David Lean
Perhaps my favorite part of the last Oscar telecast was when Jon Stewart pulled out an iphone and said he was watching Lawrence of Arabia. In that moment everything good about technology and bad about the film business came into focus. Funnier yet was when he turned the phone on its side and said you really have to see it in wide screen.
David Lean, Lawrence of Arabia's director, would have turned 100 on March 25. Lean is the person who comes to my mind when I think about directors who make BIG pictures. David Lean was the epic director.
David Lean began as a film editor. Michael Powell, another one of my favorite directors, said David Lean was the best editor he ever worked with. And Powell knows something about good editors- he was married to Thelma Schoonmaker who has won three Oscars for editing Martin Scorsese films.
In his early films as director Lean worked with Noel Coward- no slouch either. In Blithe's Spirit Lean actually makes the ghost a little scary, not something Coward probably had in mind. Lean then went on to direct perhaps the two best film versions of Dickens' novels- Great Expectations and Oliver Twist. Those opening images of Great Expectations are beautiful and haunting- no mean feat as the opening pages of the book are about as good an start to a novel as you will find.

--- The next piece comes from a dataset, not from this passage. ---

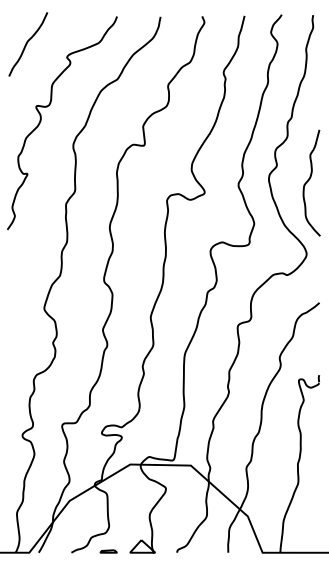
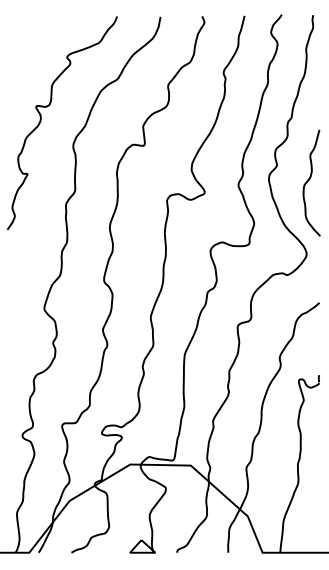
curve at (27, 44): present -> none
part at (108, 551): present -> none
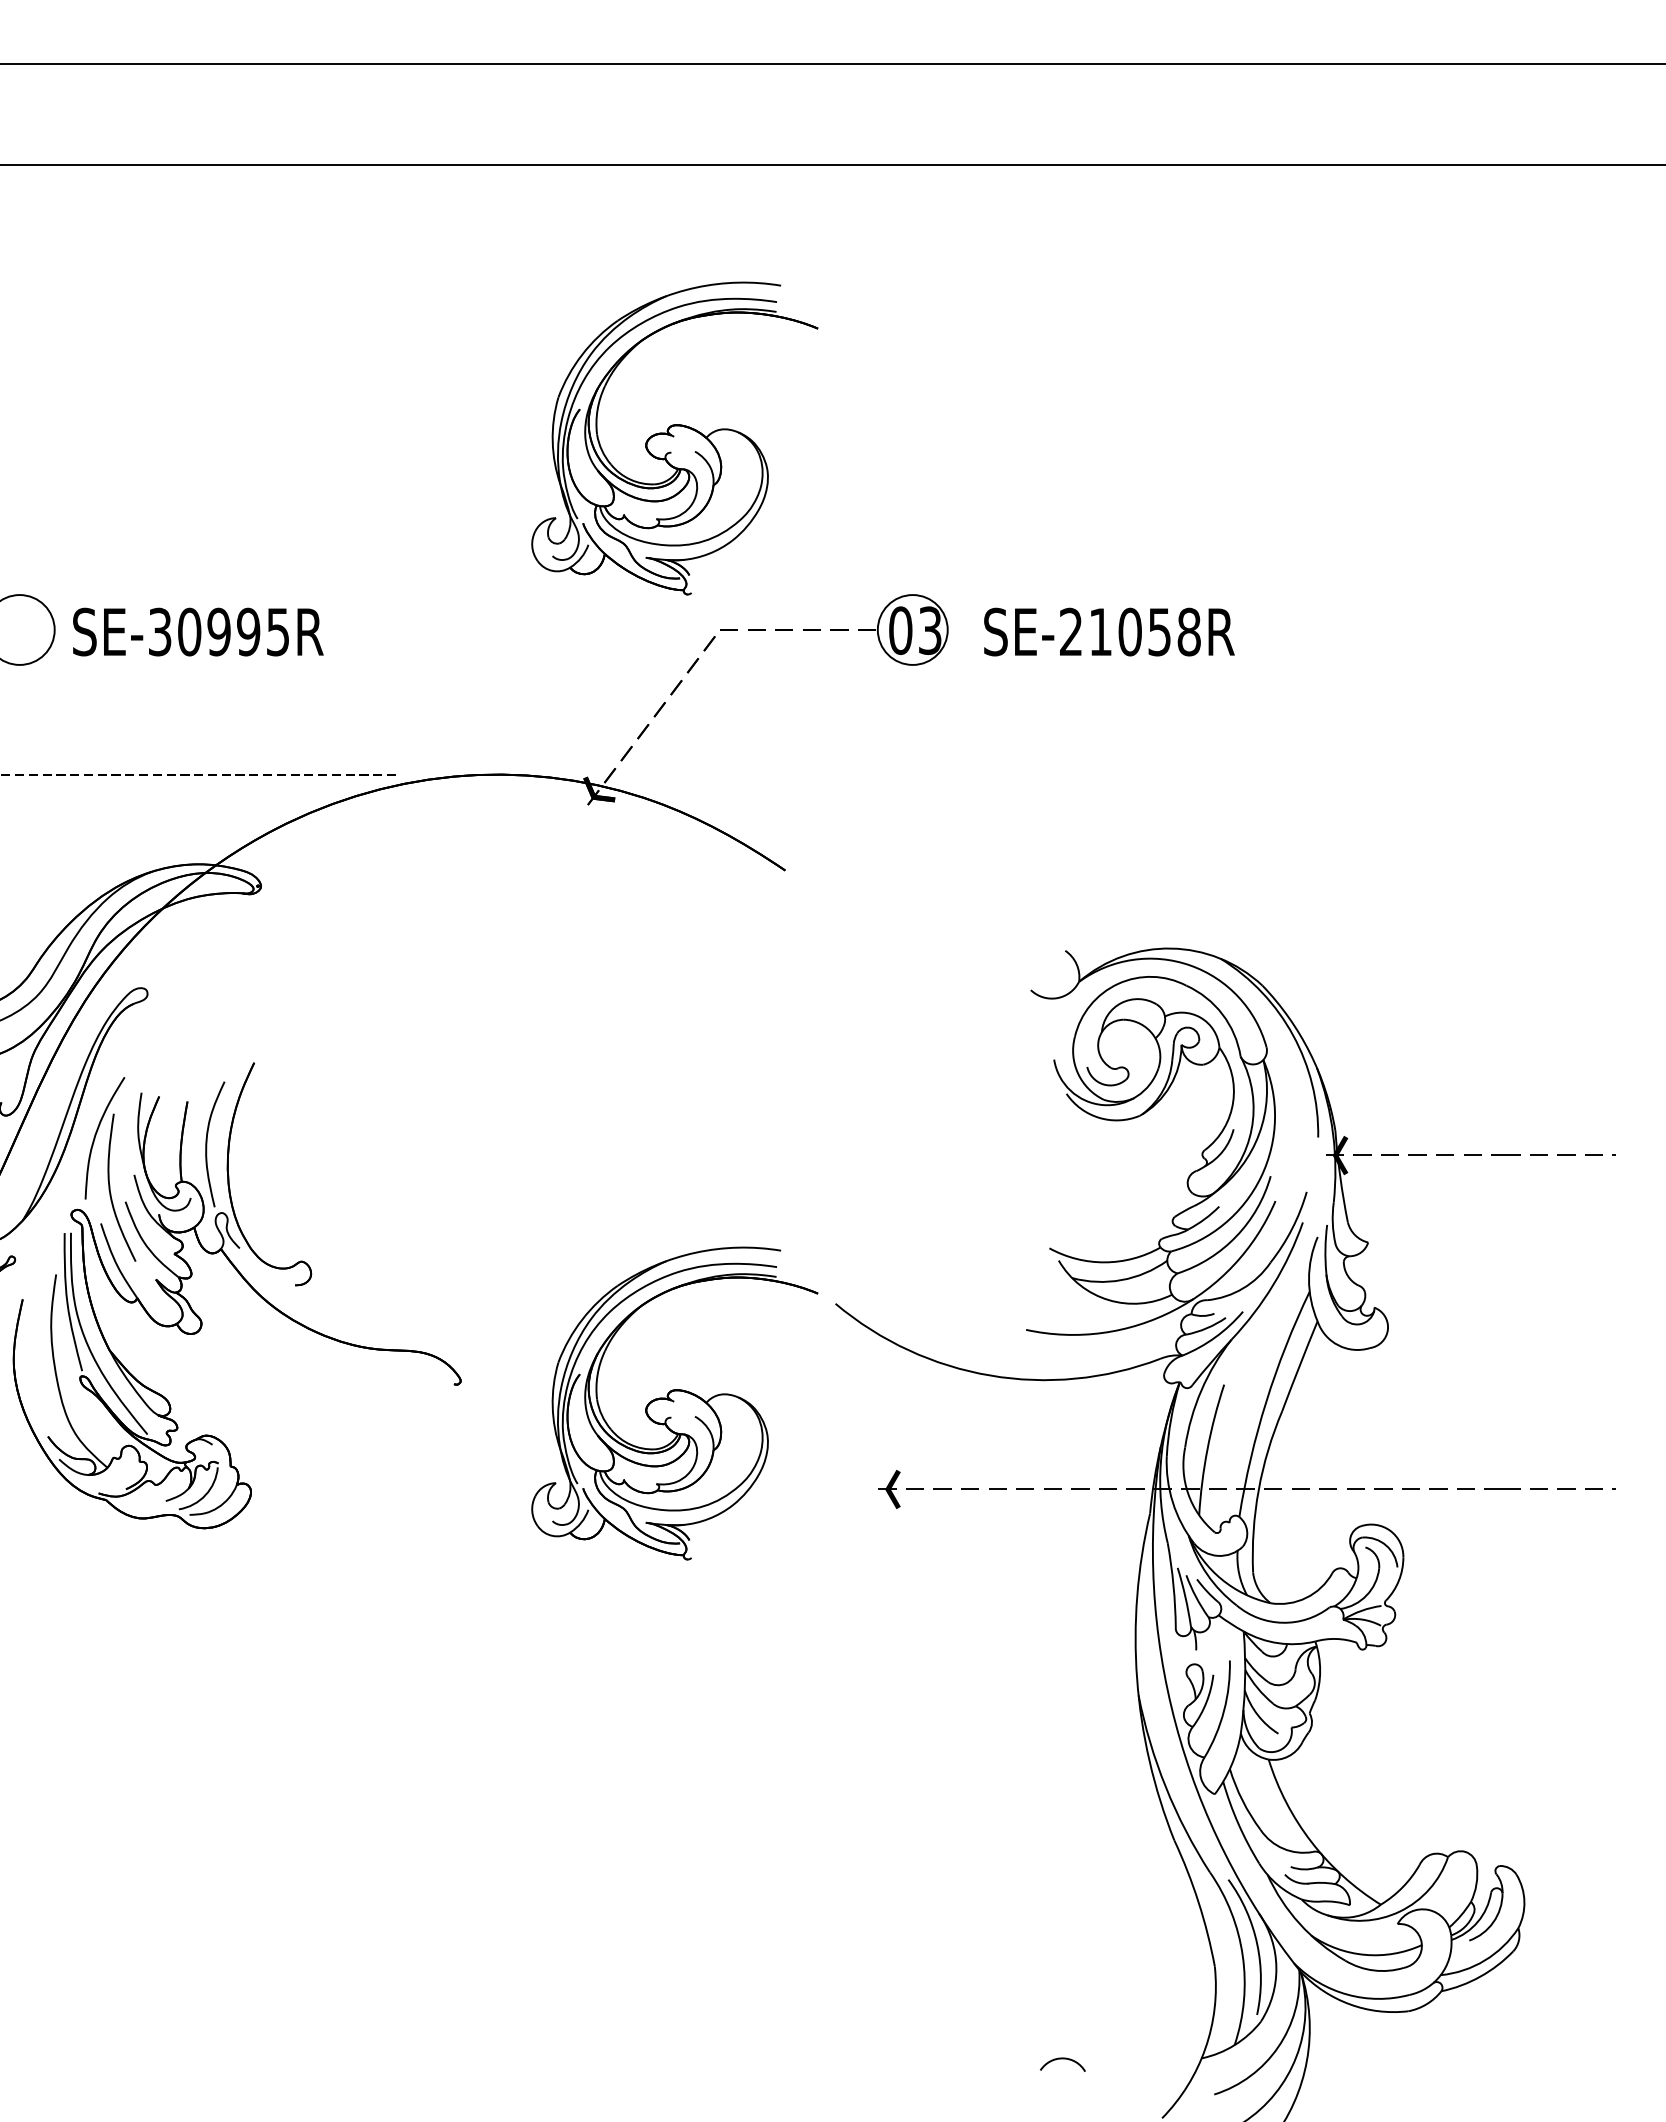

Twist, too, is great despite Alec Guinness' over the top and perhaps anti-Semitic Fagin.
Powell, Coward, Dickens and Guinness are great for starters but come on dumb filmmaker get to the big films. OK. How's this for big films: Summertime (1955), The Bridge on the River Kwai, (1957) Lawrence of Arabia, (1962), Dr. Zhivago (1965). That's a pretty decent career in that one ten year stretch. If you haven't seen those films do yourself the favor- just not on an iphone.
To illustrate some of Lean's directorial genius I am going to share a couple of interesting (to me at least) attention to detail moments from Lawrence of Arabia. 1) In the famous scene in the desert when Ali appears- while it seems like all we see is sand- Lean's art department has put coal in the desert helping us draw our attention down the darker lines and towards the character. Lean was forcing us to see what he wanted us to see. 2) The costume designers put Peter O'Toole in more translucent robes as the film progressed to make Lawrence more Angelic.
Those are details that aren't taught in film schools, but perhaps should be. (Note to self, start teaching it!)
One more thing about David Lean. He made his last film when he was 76 years old- A Passage to India. For that film he was nominated for Oscars as Best Director, Editing and Adapted Screenplay. Has anyone ever been nominated for an Oscar for writing AND editing the same film? No bad for an old man. I hope to do that when I am 76.
PeterH
Check out Anthony Lane's article on David Lean in the current New Yorker. Lane's piece was the inspiration for this post.